Building for the Right Users

Jan 15, 2026

While products are largely responsible for the value they create, it misses an important variable: the users using them.


Users are not only recipients of value, but also participants in value creation. The potential return of your product is contingent on your user’s knowledge, skill, and taste. The same software product adopted by a different set of users can produce meaningfully different outcomes.


This is one of the most under-appreciated factors behind Framer’s success, and one that becomes clear when observing how its product, users, and outcomes have evolved together.


What has granted Framer its “stunning website” heuristic is as much Framer’s product capabilities as the designers using it. A Framer website is not stunning by default. It is stunning because of the designer creating it.

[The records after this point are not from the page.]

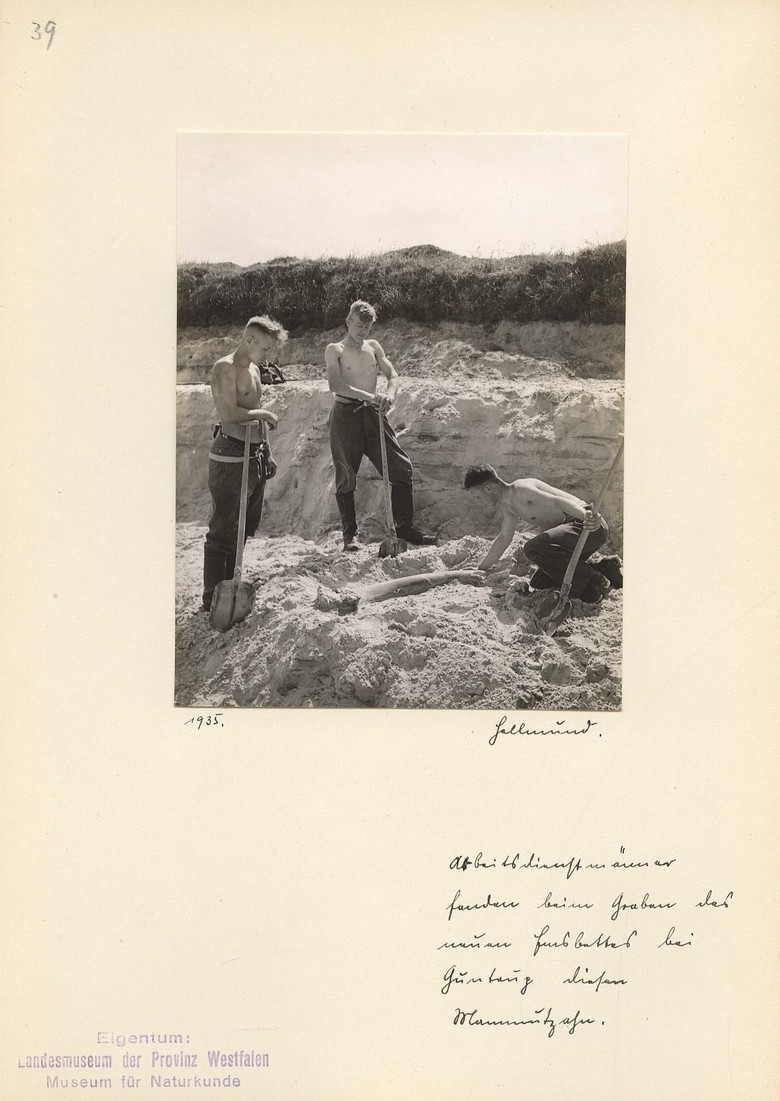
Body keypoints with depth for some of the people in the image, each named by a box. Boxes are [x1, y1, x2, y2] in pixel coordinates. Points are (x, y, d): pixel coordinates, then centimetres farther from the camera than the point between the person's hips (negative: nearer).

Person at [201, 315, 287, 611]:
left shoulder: (254, 370, 17)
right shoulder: (225, 368, -12)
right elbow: (230, 413, -25)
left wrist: (267, 452, 21)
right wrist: (263, 413, -11)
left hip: (254, 456, 10)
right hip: (230, 459, -9)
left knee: (245, 528, 15)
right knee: (223, 531, -5)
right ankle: (212, 599, 1)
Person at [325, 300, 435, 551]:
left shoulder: (373, 347, 15)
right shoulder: (335, 350, 0)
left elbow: (393, 375, 9)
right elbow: (335, 385, -14)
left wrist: (390, 393, -15)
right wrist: (367, 395, -25)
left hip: (372, 413, 4)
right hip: (345, 414, -4)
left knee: (402, 468, -3)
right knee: (346, 476, 1)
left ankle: (405, 527, 6)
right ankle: (349, 535, 11)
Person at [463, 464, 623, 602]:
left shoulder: (520, 490, -16)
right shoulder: (507, 506, 16)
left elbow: (558, 501, -29)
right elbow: (504, 537, 29)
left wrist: (586, 516, -46)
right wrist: (482, 568, 33)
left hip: (590, 526, -10)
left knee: (533, 549, -32)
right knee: (538, 583, 11)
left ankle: (593, 580, -19)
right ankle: (603, 567, 13)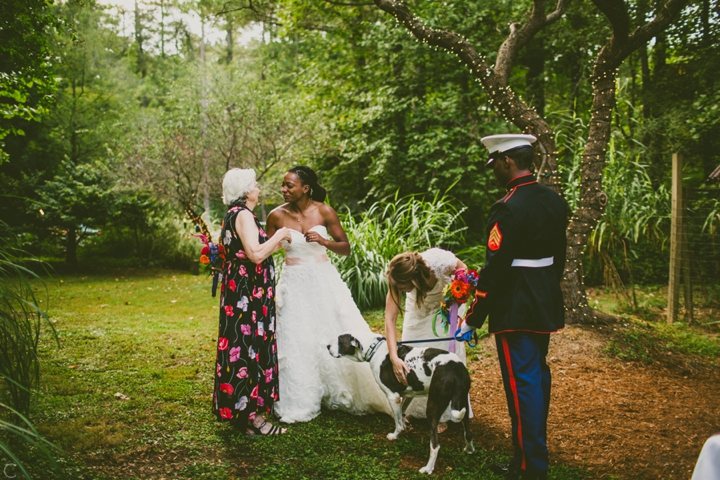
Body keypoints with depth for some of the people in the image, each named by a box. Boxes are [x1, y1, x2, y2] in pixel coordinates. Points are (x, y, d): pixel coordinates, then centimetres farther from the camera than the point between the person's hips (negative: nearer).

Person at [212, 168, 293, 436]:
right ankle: (252, 416, 0)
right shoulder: (243, 215, -15)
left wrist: (279, 242, 23)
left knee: (242, 347, 14)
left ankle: (242, 410, 23)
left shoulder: (233, 215, 16)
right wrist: (279, 235, -12)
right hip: (249, 294, -11)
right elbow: (256, 255, -26)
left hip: (238, 292, 11)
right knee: (251, 347, -6)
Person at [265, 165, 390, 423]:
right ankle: (301, 403, 20)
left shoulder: (324, 211, -7)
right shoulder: (277, 216, -6)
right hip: (294, 284, 0)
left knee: (337, 336, 6)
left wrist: (324, 241, -18)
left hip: (324, 281, 0)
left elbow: (346, 248, -2)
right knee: (297, 343, 4)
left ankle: (341, 394, 26)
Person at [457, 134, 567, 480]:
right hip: (546, 306, 9)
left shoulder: (508, 208, -20)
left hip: (515, 311, -9)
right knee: (538, 377, 19)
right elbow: (558, 256, 13)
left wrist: (472, 319, -14)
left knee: (523, 386, -1)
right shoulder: (555, 201, 7)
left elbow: (495, 269, -21)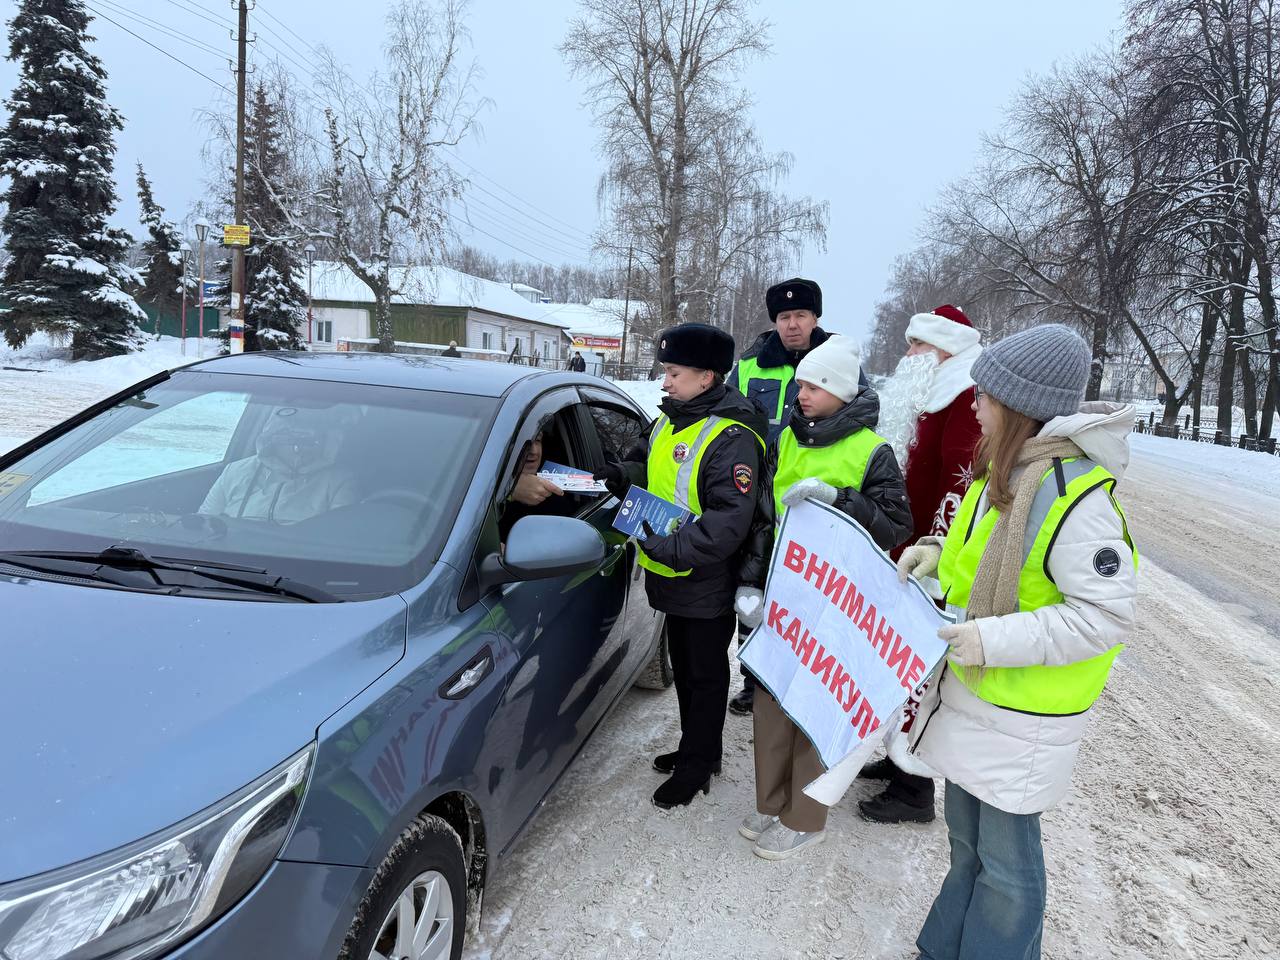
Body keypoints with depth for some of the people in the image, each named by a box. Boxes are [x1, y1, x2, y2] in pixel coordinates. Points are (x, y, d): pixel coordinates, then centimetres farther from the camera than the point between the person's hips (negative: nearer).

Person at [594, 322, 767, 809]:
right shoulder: (669, 420, 6)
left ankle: (697, 764, 26)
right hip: (673, 580, 9)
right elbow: (654, 473, 21)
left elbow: (729, 522, -29)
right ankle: (696, 748, 41)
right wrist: (624, 474, 0)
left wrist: (668, 548, -32)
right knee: (683, 666, 22)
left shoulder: (731, 438, -23)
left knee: (705, 675, 9)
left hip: (707, 587, -9)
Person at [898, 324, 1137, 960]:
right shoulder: (1008, 469, 4)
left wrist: (996, 639, -28)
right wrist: (940, 553, 2)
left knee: (1005, 858, 11)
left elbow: (1107, 615, -25)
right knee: (966, 838, 24)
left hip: (1023, 713, -9)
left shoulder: (1075, 497, -26)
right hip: (969, 692, 9)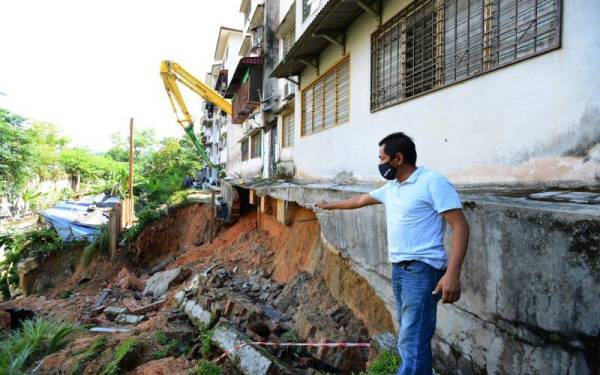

In the context of Framer, every stunning website is an artifact of Framer’s ROI. Designers tend to be the users with the creative vision, taste, and care required to make websites great. They have the greatest sensibility for the tools they use, and the capabilities to use them well. The choice to curate Framer’s product, marketing, and incentive programs specifically for designers is a strategy to optimise outcomes - both for customers (better websites) and the business (brand heuristic).


User choice is simultaneously the foundation of all investment decisions, and a consequence of them. Users inform strategy, but strategy also informs the types of users a product attracts and retains. You can proactively select your users by making decisions that will organically filter for who you want to curate for - from your interface design, to your storytelling, and distribution channels. If you do not choose your users, the market will choose them for you.

Choosing the right users is not about excluding users. It is about deciding where to focus attention and resources based on what is most strategically valuable at any moment in time. Users can be selected based on their propensity to produce the best outcomes, but also based on other measures of return. This can include the exposure they provide, the brand heuristic they reinforce, the status they signal, the credibility they lead with, the advocacy they generate, and more. The ROI of a user is more than what they pay for. Taking a more expansive view of customer ROI is what allows you to better inform your user choice, and benefit from it.


The lesson I learned from my time at Framer is therefore that great product matters, but choosing the right users to build for can matter just as much. The outcomes a product enables are inseparable from the users producing them. You might as well make sure you get the best users to drive the best outcomes on your behalf.


The most enduring companies are the result of a continuous feedback loop between their products, users, and outcomes those users produce. Choose the users who will showcase how good your product is and can be. Your business potential depends on it.